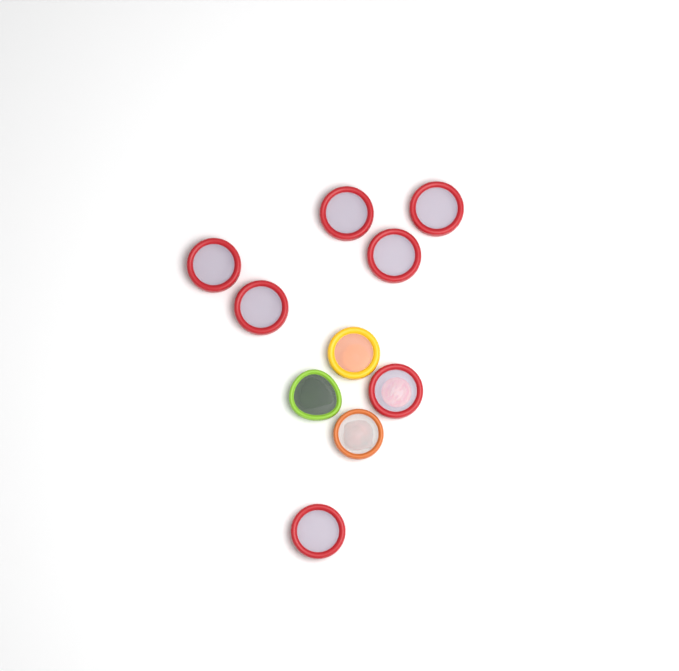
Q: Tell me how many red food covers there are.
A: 7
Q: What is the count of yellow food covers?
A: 1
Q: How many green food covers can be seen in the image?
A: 1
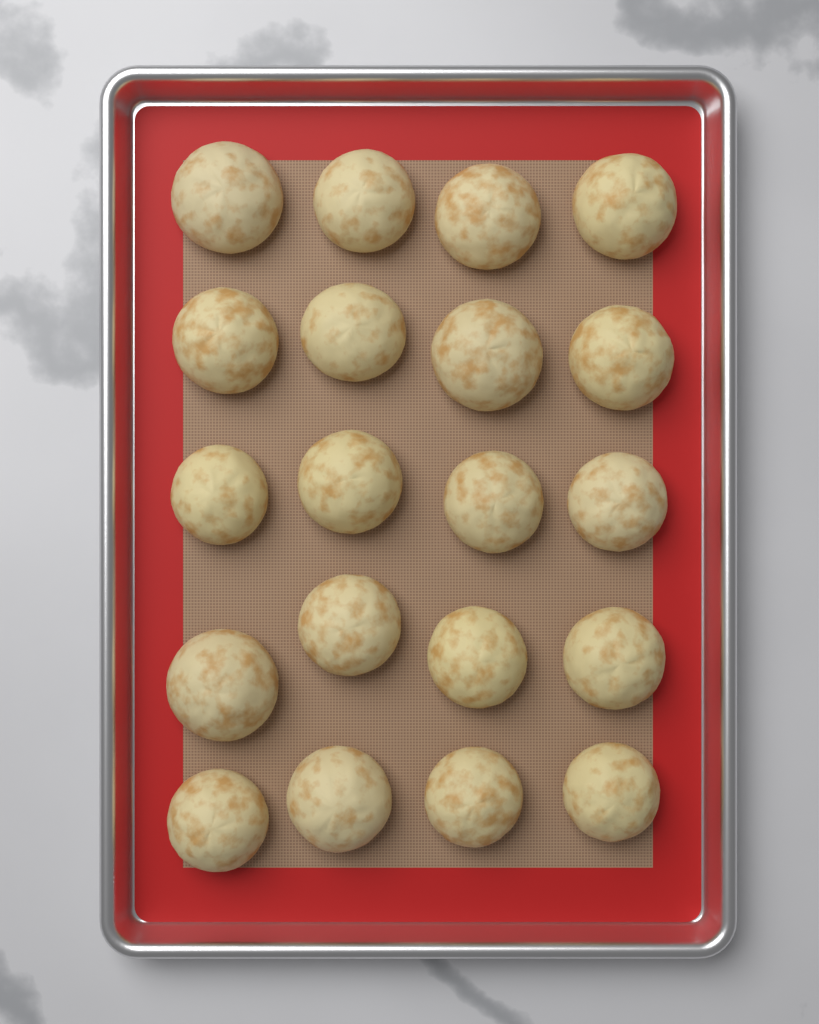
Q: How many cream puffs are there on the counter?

WHAT THE EXERCISE ASKS ->
Can you copy every line of the material above word for word, leaving out the pictures?

ANSWER TO THIS PROBLEM ->
Q: Tell me how many red food covers there are.
A: 7
Q: What is the count of yellow food covers?
A: 1
Q: How many green food covers can be seen in the image?
A: 1
Q: How many cream puffs are there on the counter?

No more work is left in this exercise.